## Extracto proporcionado
Diluvios cinematográficos que azotan a una atónita Buenos Aires; inundaciones con decenas de miles evacuados en ciudades cercanas a los ríos Paraná y Uruguay; aludes de barro que arrastran casas, autos, puentes y personas en Salta, Córdoba y de pronto también en Comodoro Rivadavia; sequías bíblicas que ahogan el ganado en Buenos Aires, convierten el pasto en arena en La Pampa o vacían el lago San Roque en Villa Carlos Paz: estos y otros desastres naturales ocurrieron en Argentina, sólo en el último año. Y van a repetirse.
Las tormentas como las que sumergieron a Buenos Aires en las últimas dos semanas no deberían ser una sorpresa para nadie: desde hace al menos tres años, los científicos vienen repitiendo que llegarán a convertirse en habituales. ¿Por qué? "Por una suma de variables, que este año están operando simultáneamente", explica la doctora Inés Camilloni, del Centro de Investigaciones del Mar y la Atmósfera de la UBA. "Hay un fenómeno cíclico y natural como es El Niño, que consiste en un calentamiento temporal del Océano Pacífico y que con una frecuencia de entre dos y siete años provoca más precipitaciones en los ríos Paraná, Uruguay, Paraguay y el Río de la Plata. Las peores lluvias las tendremos en este otoño", anuncia.
Pero a este factor natural hay que sumarle otros, en los que sí intervino la mano del hombre: los drásticos cambios en el uso del suelo -cientos de miles de hectáreas de bosques nativos reemplazadas por cultivos cerealeros rebosantes de agroquímicos- y la concentración de gases del efecto invernadero cambiaron la composición de la atmósfera y aceleraron la llegada a la región de los principales efectos del cambio climático: el aumento de la temperatura y de las lluvias. "En el centro-este del país ya tenemos más precipitaciones, que a su vez se producen de un nuevo modo: con lluvias más espaciadas pero torrenciales", dice Camilloni. Un dato: los meteorólogos consideran que una tormenta es 'muy fuerte' cuando llueven más de 100 milímetros en un día. En las últimas dos semanas, en tres ocasiones, esa cantidad de agua cayó en menos de dos horas.
El último elemento que colaboró con los diluvios de estos días también es fruto de la acción humana. Los científicos lo llaman el "efecto ciudad": la expansión del hormigón y el cemento aumenta el reflejo de los rayos solares a la atmósfera, y el calor que emanan los automóviles y los aparatos de aire acondicionado -por tomar sólo dos ejemplos- suben la temperatura y la humedad.

## Material proporcionado
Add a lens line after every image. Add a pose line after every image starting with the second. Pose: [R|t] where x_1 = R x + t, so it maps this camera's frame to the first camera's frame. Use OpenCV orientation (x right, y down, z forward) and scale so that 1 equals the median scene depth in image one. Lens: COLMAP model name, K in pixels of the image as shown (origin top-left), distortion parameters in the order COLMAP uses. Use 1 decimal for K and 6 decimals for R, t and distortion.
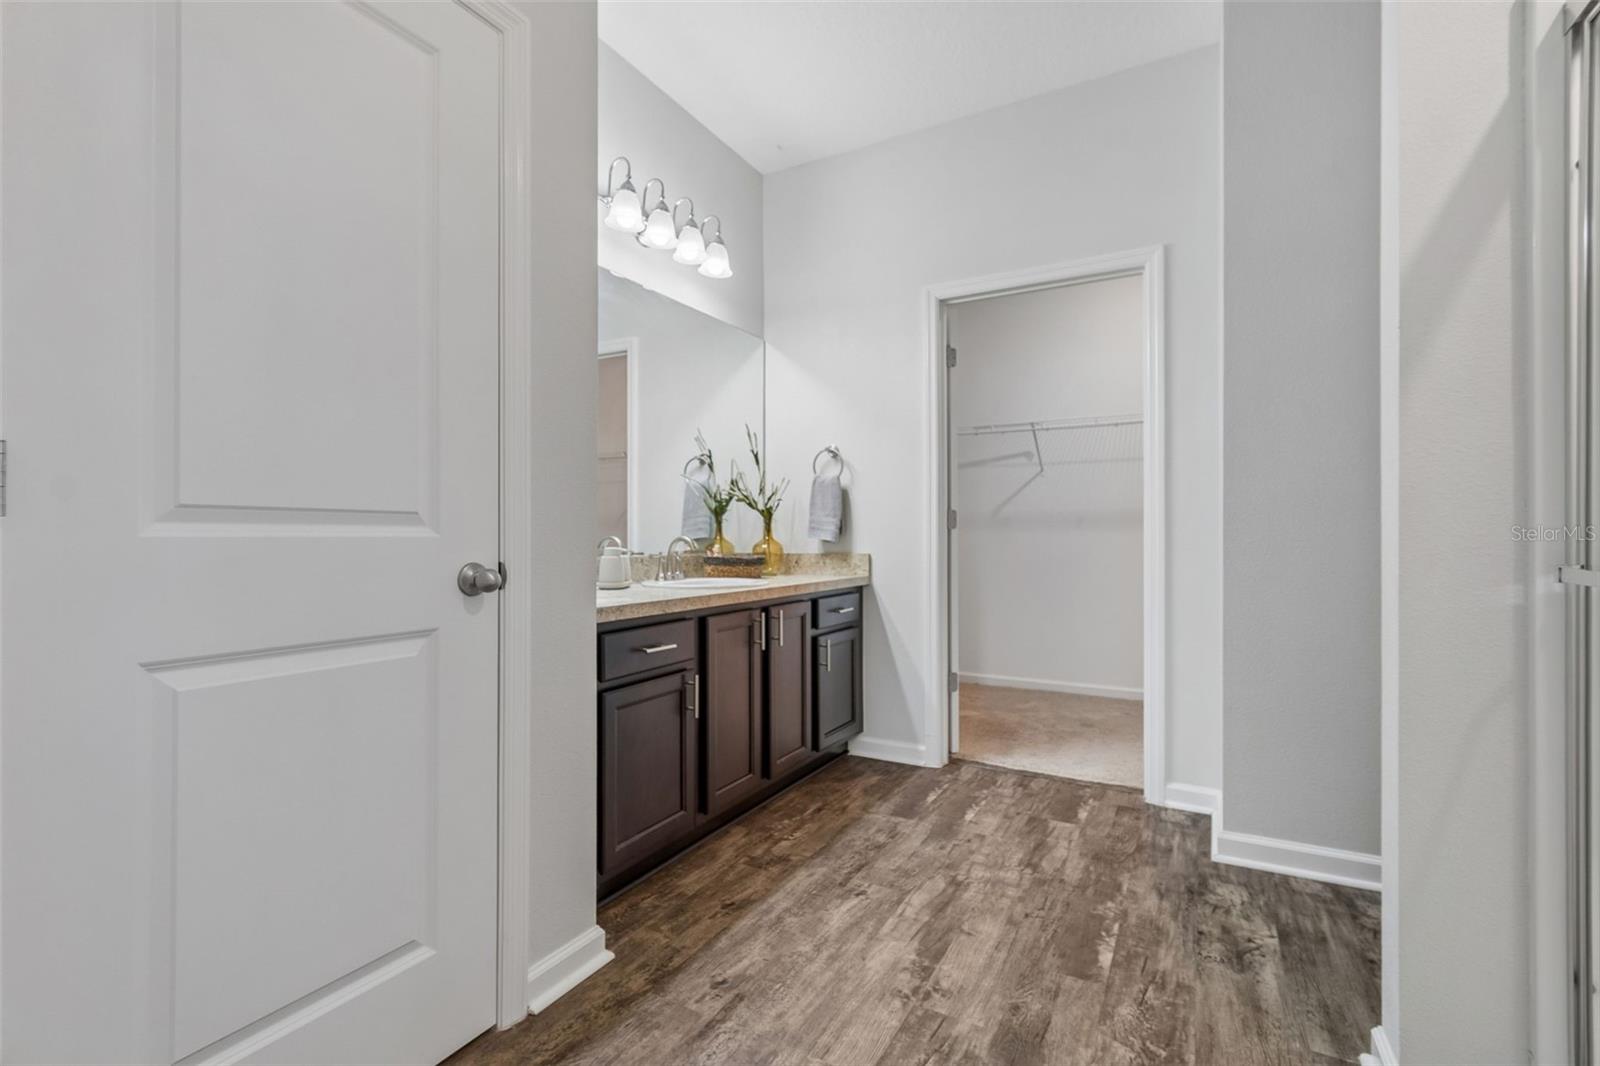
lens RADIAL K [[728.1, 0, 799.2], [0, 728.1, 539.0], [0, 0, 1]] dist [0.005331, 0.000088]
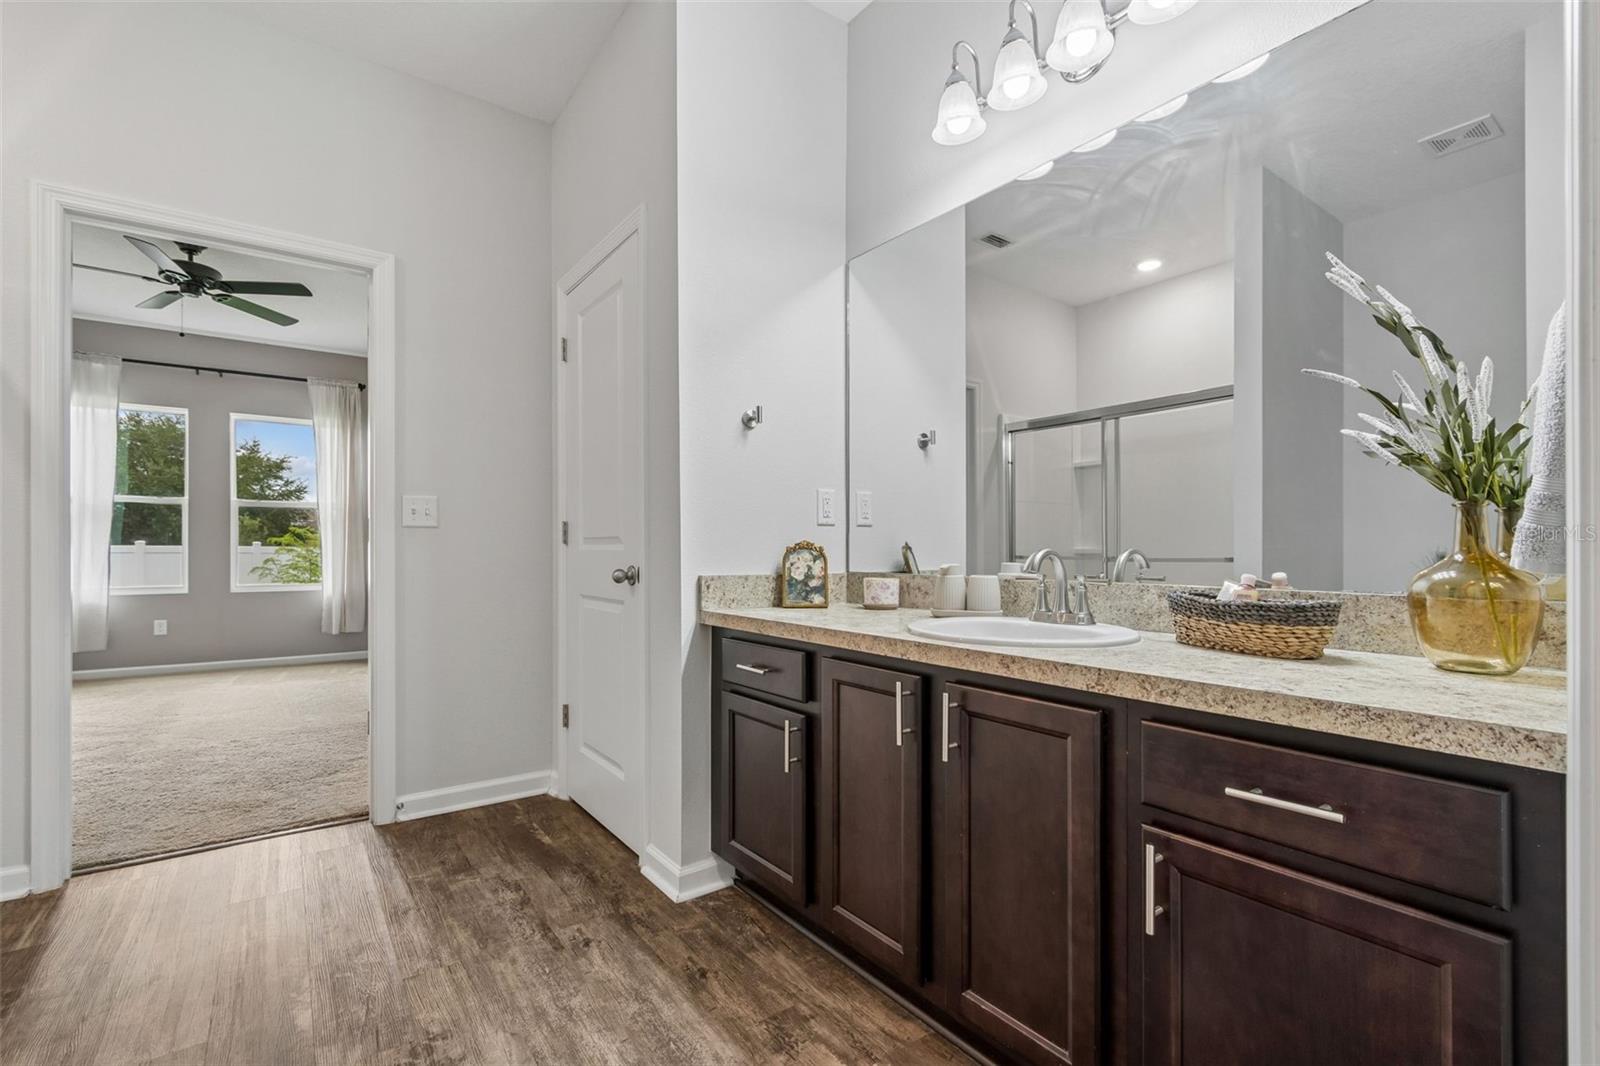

## Tarea A
En el texto sobre los desastres climáticos en Argentina, ¿a partir de qué cantidad de lluvia consideran los meteorólogos que una tormenta es "muy fuerte"?
## Tarea B
Prosigue el texto sobre los desastres climáticos en Argentina desde su última oración.

## Respuesta A
Cuando llueven más de 100 milímetros en un día.

## Respuesta B
"Esto se nota más a la mañana; 'la fresca' ya es un recuerdo y las temperaturas mínimas son cada vez más altas. Las máximas también están subiendo por el cambio climático, y por eso tendremos cada vez más olas de calor, tanto en verano como también en invierno", asegura Camilloni." ¿Una exageración? Para quienes ya lo olvidaron: el pasado 30 de agosto Buenos Aires tuvo una temperatura de 34,4 grados.
Según el último informe del Centro de Previsión del Tiempo y Estudios Climáticos de Brasil, los escenarios más optimistas presentan para los próximos setenta años un aumento de la temperatura de 1,9 grados para una vasta zona que incluye Buenos Aires (los pesimistas dicen 2,8 grados). Pues bien, todo lo que se discute sobre el cambio climático en todo el mundo responde a un aumento de la temperatura del planeta de poco menos de un grado en el último siglo. Hay más datos inapelables: en los últimos cien años, en la zona centro y norte del país las lluvias aumentaron un 23 por ciento, mientras que en la zona oeste se redujeron un 50 por ciento. Entre 1910 y 1960, jamás hubo más de tres días de "tormentas fuertes" por década. Este año, Buenos Aires los soportó en una semana.
Sobre llovido, mojado: la deforestación de más de un millón de hectáreas de bosques nativos en los últimos seis años también fue clave en la multiplicación de aludes como el que hace un año arrasó la ciudad salteña de Tartagal o el que hace diez días se desató sobre Comodoro Rivadavia.
Habrá que prepararse para nuevas amenazas, y las expectativas no son felices. Ni la periódica cita con el Niño, ni la desforestación masiva de los bosques causaron hasta ahora ninguna reacción previsora, consistente y coordinada por parte del Estado. Hace tres años, se daba cuenta de varias investigaciones realizadas por científicos argentinos y entregadas al Gobierno. Sus resultados tienen una vigencia total, tanto como la falta de respuesta a ese detallado pronóstico. Entre otros datos, ya se sabe que la región pampeana será la más golpeada por las inundaciones, y reparar los daños costará unos 150 millones de pesos por año; que las inundaciones y las sequías asolarán alternativa o simultáneamente zonas de Córdoba, Santa Fe y Chaco, y que los municipios del Conurbano más expuestos a las inundaciones son La Matanza, Esteban Echeverría, Lomas de Zamora y Quilmes.
De pronto parece haber voluntad de hacer algo, de pronto no. El presupuesto de este año asignó 1.628 millones de pesos al Plan de Control de Inundaciones. Pero pocos días después de que el Congreso lo aprobara, la Presidenta le recortó por decreto una partida de 810 millones. La mitad.
Los pronósticos ya empezaron a convertirse en hechos, mientras los planes oficiales avanzan a cuentagotas y en forma desarticulada, o directamente no existen. Absortos en internas y especulaciones políticas, funcionarios y legisladores permanecen literalmente impermeables a las urgencias y problemas que impone la agenda ambiental. Siguen en lo suyo. Como quien oye llover.